▶ _Vos tâches_
1. Traduisez en anglais cette phrase de l'entretien sur la montée du ROC handball : « Le ROC handball retrouvera la Nationale 1 la saison prochaine, sept ans après l’avoir quittée. »
2. Recopiez l'entretien sur la montée du ROC handball, de « Cette année, le » à « cette montée ? ».

═════ Extrait choisi ═════

Le ROC handball retrouvera la Nationale 1 la saison prochaine, sept ans après l’avoir quittée. Un retour au plus haut niveau amateur du handball français, fruit d’une restructuration engagée depuis 2019. Dans cet entretien exclusif, le président du club, Benoit Courtin, revient sur les objectifs atteints, les coulisses de cette montée, le projet de développement du ROC et les ambitions à moyen terme.
Benoit Courtin, au début de la saison, quels étaient les objectifs fixés ? La montée était-elle dans les projets ?
Dès le début de la saison, nous avions un projet bien défini, que nous avons appelé “Cap 2026”, avec pour objectif la montée en National 1. Historiquement, le club a évolué à ce niveau et a flirté avec le haut du tableau pendant plusieurs années. Après une descente en 2017, nous avons entamé un travail de restructuration en 2019, qui a porté ses fruits cette saison. Nous avions donc cette ambition, mais avec humilité, sachant que la saison précédente, nous étions passés à côté, malgré plusieurs opportunités.
Cette année, le groupe a montré une belle cohésion et un niveau de préparation exemplaire. De plus, cette montée est d’autant plus symbolique qu’elle intervient alors que le club célèbre ses 40 ans. C’est donc une réalisation importante, non seulement pour l’équipe, mais aussi pour l’ensemble du club et de ses supporters.
Quand avez-vous compris que l’équipe était en mesure d’aller chercher cette montée ?

═════ Données recueillies ═════

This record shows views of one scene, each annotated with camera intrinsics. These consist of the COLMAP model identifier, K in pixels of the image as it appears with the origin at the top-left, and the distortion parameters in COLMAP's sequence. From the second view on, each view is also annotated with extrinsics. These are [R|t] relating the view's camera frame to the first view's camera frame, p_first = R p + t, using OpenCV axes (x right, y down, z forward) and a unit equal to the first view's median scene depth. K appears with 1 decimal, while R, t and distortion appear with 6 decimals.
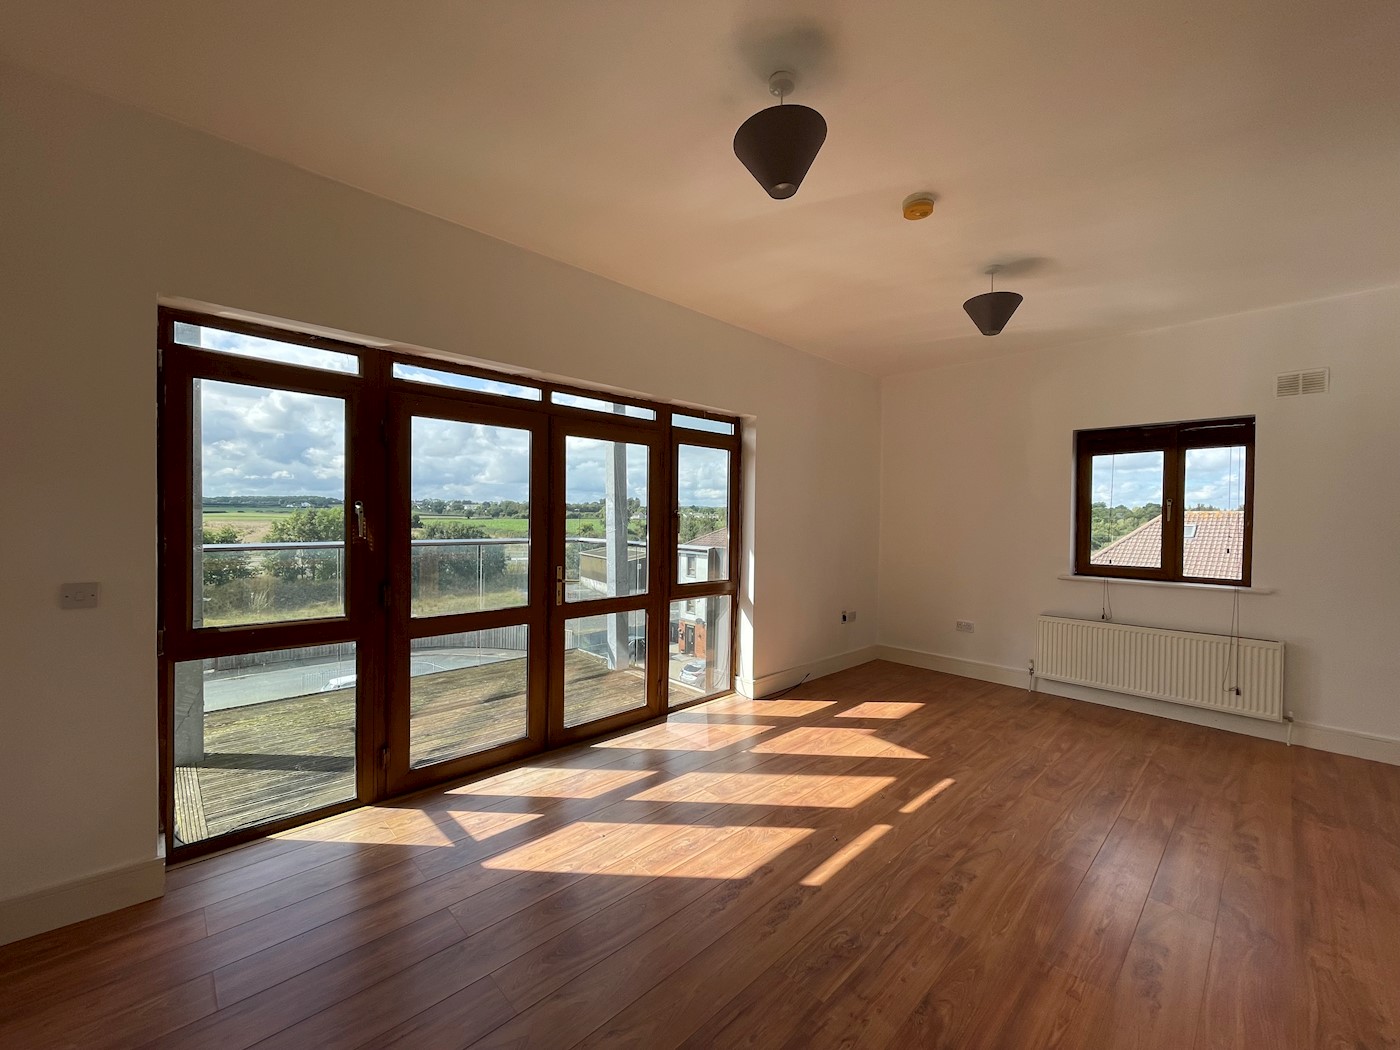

═════

▶ _Résultats par tâche_
1. ROC handball will be back in Nationale 1 next season, seven years after leaving it.

2.
Cette année, le groupe a montré une belle cohésion et un niveau de préparation exemplaire. De plus, cette montée est d’autant plus symbolique qu’elle intervient alors que le club célèbre ses 40 ans. C’est donc une réalisation importante, non seulement pour l’équipe, mais aussi pour l’ensemble du club et de ses supporters.
Quand avez-vous compris que l’équipe était en mesure d’aller chercher cette montée ?